-- ESTRATTO DELLA FONTE --
-.-.-

GLASGOW. La Cop26 rischia di essere un fallimento totale anche a causa delle manovre dietro le quinte del governo saudita, come denuncia Greenpeace International. L’Ong ambientalista ha infatti scoperto che venerdì scorso i negoziatori sauditi hanno provato a bloccare le trattative sulla redazione della cover decision, il documento finale che esprime il messaggio principale generato da una COP e che di fatto chiarisce qual è il risultato dei negoziati. Molti Paesi, specialmente quelli che potrebbero addirittura scomparire a causa della crisi climatica in corso, spingono affinché il summit di Glasgow si posizioni in maniera inequivocabile sul bisogno di accelerare gli interventi per contenere l’aumento medio della temperatura media globale entro 1,5 gradi.

Il governo saudita si è inoltre messo di traverso su un altro punto nodale, contenuto nell’Accordo di Parigi e in discussione al vertice scozzese: il raggiungimento di progressi sulle politiche di adattamento ai cambiamenti climatici. Senza un passo in avanti al proposito, si rischia di non poter aiutare milioni di persone in tutto il mondo a far fronte agli impatti dell’emergenza climatica. La mancanza di un’intesa sul limite di 1,5 gradi e sulle politiche di adattamento costringerebbe quasi sicuramente i paesi più vulnerabili, compreso il blocco delle nazioni africane, a non firmare il documento finale.

«La spinta di venerdì sera per bloccare la cover decision è stato un colpo da manuale per diminuire l’ambizione del testo finale. È un comportamento assolutamente cinico, furbo e strategico. Gli altri governi devono ora isolare la delegazione saudita», ha dichiarato la direttrice esecutiva di Greenpeace International, Jennifer Morgan, che delle tattiche saudite ha un’ottima conoscenza, dal momento che ha seguito tutte le Cop degli ultimi 25 anni. La Ong ha anche dato una valutazione molto negativa della prima bozza del comunicato finale, profondamente annacquato proprio dalle tattiche di paesi come l’Arabia Saudita.

-.-.-

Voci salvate
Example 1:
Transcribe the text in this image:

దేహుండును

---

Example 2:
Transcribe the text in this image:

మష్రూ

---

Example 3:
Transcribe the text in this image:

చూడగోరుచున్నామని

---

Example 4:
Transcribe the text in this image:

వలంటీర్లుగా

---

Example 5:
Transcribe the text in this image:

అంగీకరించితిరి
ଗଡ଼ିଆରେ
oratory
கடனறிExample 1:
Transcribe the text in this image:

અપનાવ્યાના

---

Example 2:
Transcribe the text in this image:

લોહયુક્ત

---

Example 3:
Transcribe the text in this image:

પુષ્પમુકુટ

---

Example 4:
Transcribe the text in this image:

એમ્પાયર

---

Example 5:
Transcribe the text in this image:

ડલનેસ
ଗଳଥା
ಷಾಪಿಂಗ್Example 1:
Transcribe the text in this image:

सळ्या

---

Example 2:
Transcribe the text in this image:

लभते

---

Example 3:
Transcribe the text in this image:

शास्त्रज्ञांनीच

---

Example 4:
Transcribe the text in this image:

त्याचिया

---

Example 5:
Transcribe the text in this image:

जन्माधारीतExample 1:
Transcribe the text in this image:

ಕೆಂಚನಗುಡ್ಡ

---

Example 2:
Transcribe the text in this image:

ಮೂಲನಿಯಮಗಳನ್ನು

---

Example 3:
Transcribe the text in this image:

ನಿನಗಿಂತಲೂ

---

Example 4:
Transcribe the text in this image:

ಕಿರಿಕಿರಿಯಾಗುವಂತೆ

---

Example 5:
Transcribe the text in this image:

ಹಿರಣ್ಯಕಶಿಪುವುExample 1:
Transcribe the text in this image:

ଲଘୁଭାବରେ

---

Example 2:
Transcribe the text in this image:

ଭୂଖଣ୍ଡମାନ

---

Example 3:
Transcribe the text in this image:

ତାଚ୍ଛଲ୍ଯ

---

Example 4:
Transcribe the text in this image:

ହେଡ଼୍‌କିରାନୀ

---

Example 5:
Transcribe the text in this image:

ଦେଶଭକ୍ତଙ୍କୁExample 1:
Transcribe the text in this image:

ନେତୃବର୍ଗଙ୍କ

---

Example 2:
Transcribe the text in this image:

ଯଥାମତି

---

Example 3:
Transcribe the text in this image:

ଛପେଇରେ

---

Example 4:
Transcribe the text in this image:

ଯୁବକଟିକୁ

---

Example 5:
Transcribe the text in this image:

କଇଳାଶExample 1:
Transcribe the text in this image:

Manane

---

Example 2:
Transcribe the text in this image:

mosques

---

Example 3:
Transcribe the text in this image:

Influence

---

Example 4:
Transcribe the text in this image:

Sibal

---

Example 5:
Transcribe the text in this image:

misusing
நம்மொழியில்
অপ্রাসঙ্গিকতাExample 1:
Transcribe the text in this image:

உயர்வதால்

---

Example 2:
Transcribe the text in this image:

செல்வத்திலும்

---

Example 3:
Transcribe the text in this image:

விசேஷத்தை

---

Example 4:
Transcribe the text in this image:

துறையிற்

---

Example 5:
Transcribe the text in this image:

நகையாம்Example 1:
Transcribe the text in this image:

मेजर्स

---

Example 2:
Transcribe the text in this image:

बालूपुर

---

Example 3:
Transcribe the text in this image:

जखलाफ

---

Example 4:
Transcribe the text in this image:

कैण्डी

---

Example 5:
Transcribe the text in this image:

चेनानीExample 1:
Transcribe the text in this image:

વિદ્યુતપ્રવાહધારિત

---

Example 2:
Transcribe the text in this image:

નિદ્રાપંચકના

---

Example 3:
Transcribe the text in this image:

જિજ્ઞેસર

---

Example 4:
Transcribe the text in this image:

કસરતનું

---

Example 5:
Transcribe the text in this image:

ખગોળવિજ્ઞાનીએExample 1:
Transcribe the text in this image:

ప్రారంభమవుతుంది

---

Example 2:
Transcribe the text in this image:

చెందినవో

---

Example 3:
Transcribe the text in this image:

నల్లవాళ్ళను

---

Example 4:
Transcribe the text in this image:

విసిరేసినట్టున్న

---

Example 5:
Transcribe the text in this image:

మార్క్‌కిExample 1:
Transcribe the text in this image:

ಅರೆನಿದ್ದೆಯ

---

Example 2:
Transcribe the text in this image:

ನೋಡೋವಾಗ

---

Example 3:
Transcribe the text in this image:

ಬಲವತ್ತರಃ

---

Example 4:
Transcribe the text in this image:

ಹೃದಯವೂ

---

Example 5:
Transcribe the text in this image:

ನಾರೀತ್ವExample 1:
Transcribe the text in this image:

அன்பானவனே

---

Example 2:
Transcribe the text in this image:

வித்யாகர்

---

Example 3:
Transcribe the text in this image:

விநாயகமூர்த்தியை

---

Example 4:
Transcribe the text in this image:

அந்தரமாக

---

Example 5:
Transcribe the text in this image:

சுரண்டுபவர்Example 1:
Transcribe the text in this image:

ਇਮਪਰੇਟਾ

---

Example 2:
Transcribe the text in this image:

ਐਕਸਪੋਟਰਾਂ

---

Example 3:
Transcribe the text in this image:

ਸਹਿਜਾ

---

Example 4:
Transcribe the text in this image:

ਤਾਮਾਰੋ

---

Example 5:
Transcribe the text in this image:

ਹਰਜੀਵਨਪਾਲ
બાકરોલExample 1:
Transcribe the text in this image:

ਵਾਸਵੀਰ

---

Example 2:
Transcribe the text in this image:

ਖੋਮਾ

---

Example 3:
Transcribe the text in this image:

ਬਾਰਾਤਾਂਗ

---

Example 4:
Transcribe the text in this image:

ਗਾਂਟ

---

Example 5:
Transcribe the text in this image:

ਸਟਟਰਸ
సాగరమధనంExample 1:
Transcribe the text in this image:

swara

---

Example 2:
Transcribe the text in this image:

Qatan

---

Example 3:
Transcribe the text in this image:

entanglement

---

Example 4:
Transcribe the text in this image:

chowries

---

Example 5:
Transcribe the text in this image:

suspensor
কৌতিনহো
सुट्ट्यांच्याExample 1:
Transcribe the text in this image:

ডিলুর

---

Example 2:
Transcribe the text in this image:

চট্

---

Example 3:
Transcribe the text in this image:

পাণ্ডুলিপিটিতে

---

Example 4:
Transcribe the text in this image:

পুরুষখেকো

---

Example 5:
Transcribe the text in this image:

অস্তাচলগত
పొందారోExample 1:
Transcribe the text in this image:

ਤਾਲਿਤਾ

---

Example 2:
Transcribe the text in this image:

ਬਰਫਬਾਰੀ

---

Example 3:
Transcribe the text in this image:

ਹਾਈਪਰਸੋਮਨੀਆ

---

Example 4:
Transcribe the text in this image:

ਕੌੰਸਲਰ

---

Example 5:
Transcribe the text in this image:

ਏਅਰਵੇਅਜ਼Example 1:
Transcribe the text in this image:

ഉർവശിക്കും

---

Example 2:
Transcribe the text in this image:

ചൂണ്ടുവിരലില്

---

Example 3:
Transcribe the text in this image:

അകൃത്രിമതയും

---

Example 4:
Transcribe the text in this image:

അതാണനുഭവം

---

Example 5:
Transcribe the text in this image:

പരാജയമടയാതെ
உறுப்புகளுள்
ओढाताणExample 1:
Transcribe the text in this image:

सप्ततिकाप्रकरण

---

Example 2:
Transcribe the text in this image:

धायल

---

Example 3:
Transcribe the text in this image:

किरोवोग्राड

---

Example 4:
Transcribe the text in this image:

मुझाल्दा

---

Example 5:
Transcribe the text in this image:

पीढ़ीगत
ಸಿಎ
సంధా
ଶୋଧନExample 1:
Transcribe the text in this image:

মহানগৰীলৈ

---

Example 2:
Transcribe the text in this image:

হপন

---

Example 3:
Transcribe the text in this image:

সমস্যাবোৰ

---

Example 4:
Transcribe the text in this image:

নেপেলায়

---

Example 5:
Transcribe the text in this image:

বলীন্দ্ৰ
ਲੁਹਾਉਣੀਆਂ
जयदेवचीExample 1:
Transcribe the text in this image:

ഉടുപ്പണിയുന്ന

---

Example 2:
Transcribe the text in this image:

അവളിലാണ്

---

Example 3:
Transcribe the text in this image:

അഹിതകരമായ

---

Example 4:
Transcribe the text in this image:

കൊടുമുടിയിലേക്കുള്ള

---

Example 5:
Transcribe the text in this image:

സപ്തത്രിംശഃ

-.-.-

-- CONSEGNA DELL'ESERCIZIO --
Trascrivi dall'estratto sulla Cop26 il passo compreso tra "GLASGOW. La Cop26" e "entro 1,5 gradi.", estremi inclusi.

-- RISPOSTA COMPLETA --
GLASGOW. La Cop26 rischia di essere un fallimento totale anche a causa delle manovre dietro le quinte del governo saudita, come denuncia Greenpeace International. L’Ong ambientalista ha infatti scoperto che venerdì scorso i negoziatori sauditi hanno provato a bloccare le trattative sulla redazione della cover decision, il documento finale che esprime il messaggio principale generato da una COP e che di fatto chiarisce qual è il risultato dei negoziati. Molti Paesi, specialmente quelli che potrebbero addirittura scomparire a causa della crisi climatica in corso, spingono affinché il summit di Glasgow si posizioni in maniera inequivocabile sul bisogno di accelerare gli interventi per contenere l’aumento medio della temperatura media globale entro 1,5 gradi.